Results: In total, 232 pts treated with dostarlimab+CP with ≥2 quantified dostarlimab concentrations were included in the OS analysis. Cox regression of OS showed no significant ER relationship based on dostarlimab cycle 1 exposure. Geographic location, histology, and mismatch repair status were identified as significant covariates (P < 0.05) for OS; however, patient numbers were small in these exploratory analyses and should be interpreted with caution. Among the most common AEs, only rash and arthralgia exhibited significant (P < 0.05) ER relationships.

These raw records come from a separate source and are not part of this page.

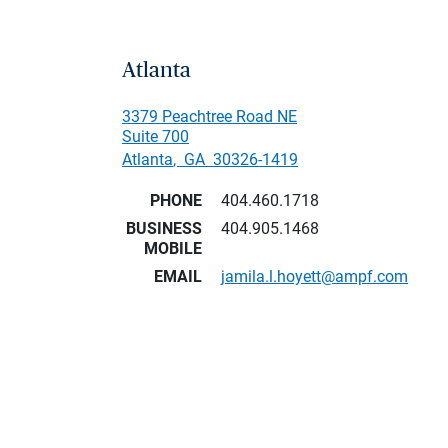
Atlanta
3379 Peachtree Road NE
Suite 700
Atlanta
,
GA
30326-1419
PHONE
404.460.1718
BUSINESS
404.905.1468
MOBILE
EMAIL
jamila.l.hoyett@ampf.com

The increase in predicted probabilities for rash and arthralgia for pts with high vs low exposure was limited, ranging from 5.6%–10.4% for rash and 4.3%–17.7% for arthralgia, depending on the exposure metric and time period assessed, making the relationship flat in nature.
Conclusions: Consistent OS benefits were demonstrated across the exposure metrics evaluated and no clinically meaningful ER relationships between dostarlimab exposure and safety were observed. Therefore, dose adjustment based on any covariate is not warranted. These data support the recommended therapeutic dose of dostarlimab in combination with CP in pts with pA/rEC.
Citations: [1] Kuchimanchi M, et al. ACoP 2023; Nov 5-8, 2023; National Harbor, MD. Poster PMX870. [2] Melhem M, et al. ACoP 2023; Nov 5-8, 2023; National Harbor, MD. Poster PMX864.